Abstract: SA-PO0854
Avacopan in Patients with ANCA-Associated Vasculitis and Severe Kidney Disease
Session Information
- Glomerular Management: Real-World Lessons and Emerging Therapies
November 08, 2025 | Location: Exhibit Hall, Convention Center
Abstract Time: 10:00 AM - 12:00 PM
Category: Glomerular Diseases
- 1402 Glomerular Diseases: Clinical, Outcomes, and Therapeutics
Authors
- Singh, Aditi, Johns Hopkins Medicine, Baltimore, Maryland, United States
- Bilen, Yara, University of Pennsylvania, Philadelphia, Pennsylvania, United States
- Tamargo, Christina Lauren, Johns Hopkins Medicine, Baltimore, Maryland, United States
- Geara, Abdallah Sassine, University of Pennsylvania, Philadelphia, Pennsylvania, United States
- Geetha, Duvuru, Johns Hopkins Bayview Medical Center, Baltimore, Maryland, United States
Background
Avacopan, a C5a receptor antagonist, has been approved for ANCA-associated vasculitis (AAV) based on the results of the ADVOCATE trial.

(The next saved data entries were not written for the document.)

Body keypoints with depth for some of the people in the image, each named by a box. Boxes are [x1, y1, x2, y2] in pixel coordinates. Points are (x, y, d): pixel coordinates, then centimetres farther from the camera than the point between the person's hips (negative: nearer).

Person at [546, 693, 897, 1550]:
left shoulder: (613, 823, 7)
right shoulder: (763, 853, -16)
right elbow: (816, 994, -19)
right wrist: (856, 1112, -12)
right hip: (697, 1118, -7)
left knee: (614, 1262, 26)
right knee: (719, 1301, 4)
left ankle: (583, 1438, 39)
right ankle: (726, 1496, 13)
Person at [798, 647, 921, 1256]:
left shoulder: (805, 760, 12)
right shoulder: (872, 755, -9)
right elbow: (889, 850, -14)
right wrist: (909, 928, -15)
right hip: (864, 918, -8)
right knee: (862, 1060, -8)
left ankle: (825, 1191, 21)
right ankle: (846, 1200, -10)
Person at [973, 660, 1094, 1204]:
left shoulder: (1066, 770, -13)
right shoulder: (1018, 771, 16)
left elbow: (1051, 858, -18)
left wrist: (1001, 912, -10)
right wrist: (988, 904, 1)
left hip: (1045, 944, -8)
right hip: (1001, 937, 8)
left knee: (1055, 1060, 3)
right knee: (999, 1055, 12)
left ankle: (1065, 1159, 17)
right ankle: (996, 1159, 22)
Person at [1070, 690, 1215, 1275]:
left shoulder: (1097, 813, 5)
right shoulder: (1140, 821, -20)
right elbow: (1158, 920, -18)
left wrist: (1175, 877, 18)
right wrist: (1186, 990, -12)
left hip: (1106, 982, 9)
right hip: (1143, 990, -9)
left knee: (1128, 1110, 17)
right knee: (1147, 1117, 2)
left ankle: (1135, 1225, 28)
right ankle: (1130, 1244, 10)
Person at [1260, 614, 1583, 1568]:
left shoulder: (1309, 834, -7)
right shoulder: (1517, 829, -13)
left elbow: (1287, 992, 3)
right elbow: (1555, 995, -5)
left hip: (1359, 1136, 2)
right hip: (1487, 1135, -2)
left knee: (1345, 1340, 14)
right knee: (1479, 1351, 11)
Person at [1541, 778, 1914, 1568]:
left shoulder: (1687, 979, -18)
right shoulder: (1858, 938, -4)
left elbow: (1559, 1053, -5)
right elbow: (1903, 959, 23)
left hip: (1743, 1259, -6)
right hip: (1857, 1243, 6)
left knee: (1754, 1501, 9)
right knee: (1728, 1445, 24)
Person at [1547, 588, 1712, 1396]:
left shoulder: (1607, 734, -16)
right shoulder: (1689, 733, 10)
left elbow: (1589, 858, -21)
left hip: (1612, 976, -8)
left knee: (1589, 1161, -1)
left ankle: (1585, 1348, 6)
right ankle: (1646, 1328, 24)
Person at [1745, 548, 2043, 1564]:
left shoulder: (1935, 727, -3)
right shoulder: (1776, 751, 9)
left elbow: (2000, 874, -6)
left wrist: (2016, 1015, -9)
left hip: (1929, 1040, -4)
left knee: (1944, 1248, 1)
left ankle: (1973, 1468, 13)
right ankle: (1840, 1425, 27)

However, the ADVOCATE trial excluded patients with severe kidney disease.
Methods
We conducted a retrospective study of AAV patients at two academic centers between 2022 and 2025. Inclusion criteria included a diagnosis of AAV, severe kidney disease defined as eGFR <15ml/min/1.73m2 or RRT dependency at diagnosis, and initiation of avacopan. Clinical and treatment data were extracted from the electronic medical record. Primary outcomes were remission, RRT dependency, and eGFR rise, all at week 26. Secondary outcomes included relapse rate and infections requiring hospitalization.
Results
Fifteen patients were included in the analysis. The mean age was 57, 66% were male, and 53.3% had MPO positivity. All patients had kidney involvement, and 73% had lung involvement. Mean (SD) eGFR at diagnosis was 10 ml/min/1.73m2 (3). Mean (SD) Birmingham vasculitis activity score (BVAS) was 24 (11), and 60% were RRT-dependent (Figure). Eighty percent received rituximab induction, and 33% received plasmapheresis. The mean time to initiation of avacopan was 43 days, with 80% successfully tapered off prednisone. In 40 weeks of follow-up, 60% achieved clinical remission at week 26, with 33% achieving liberation from RRT. The mean eGFR rise was 27 ml/min/1.73m2 in non-RRT-dependent patients (Figure). One patient experienced relapse, and 20% had infections needing hospitalization.
Conclusion
Our study demonstrated that avacopan use in AAV patients with severe kidney disease was associated with substantial eGFR recovery in non-RRT patients and had an acceptable safety profile. However, ESKD occurred in 53% of patients, and these observations warrant further study on this cohort.